After graduating its largest class ever in May, ACU is excited to welcome nearly 500 new students this fall, including nearly 400 first-time freshmen. ACU attracted more new students this year than its entire campus population during Munsil’s first year as ACU president in 2010. For the past decade, ACU has been one of the fastest-growing universities in America.
College enrollment since COVID has declined by 12 percent nationally. In that same time frame, ACU enrollment is up 65.6 percent after trading its 20-acre campus in north Phoenix for a much larger campus in Glendale. ACU is now drawing students from 40 states and 30 nations. About 650 students live on campus, compared to just 210 residential students five years ago.
“We are grateful for the work of our enrollment team, which engaged the whole campus community to align around our growth goals,” Munsil said. “There was incredible cooperation and streamlining of the enrollment process to serve students.”

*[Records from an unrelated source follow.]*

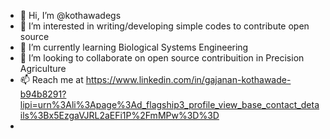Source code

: - 👋 Hi, I’m @kothawadegs
- 👀 I’m interested in writing/developing simple codes to contribute open source
- 🌱 I’m currently learning Biological Systems Engineering
- 💞️ I’m looking to collaborate on open source contribuition in Precision Agriculture
- 📫 Reach me at https://www.linkedin.com/in/gajanan-kothawade-b94b8291?lipi=urn%3Ali%3Apage%3Ad_flagship3_profile_view_base_contact_details%3Bx5EzgaVJRL2aEFi1P%2FmMPw%3D%3D
- 

<!---
kothawadegs/kothawadegs is a ✨ special ✨ repository because its `README.md` (this file) appears on your GitHub profile.
You can click the Preview link to take a look at your changes.
--->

“Ultimately, we believe ACU will continue to grow – and must continue to grow – because of its conservative, biblical mission and uncompromising stand for the truths of the gospel,” Munsil said. “But that growth will never come at the expense of our mission — or our commitment to the small college experience and the unique, caring community we have developed.”
Noting ACU’s recent successful legal battle to defend the rights of its students to serve as student-teachers in a public school and not be discriminated against because of their biblical beliefs (Arizona Christian University v. Washington Elementary School District), Munsil noted, “We do not exist to compromise with the culture, but to prepare students to courageously and winsomely engage with culture and influence the world with biblical truth, which leads to human flourishing and thriving communities.”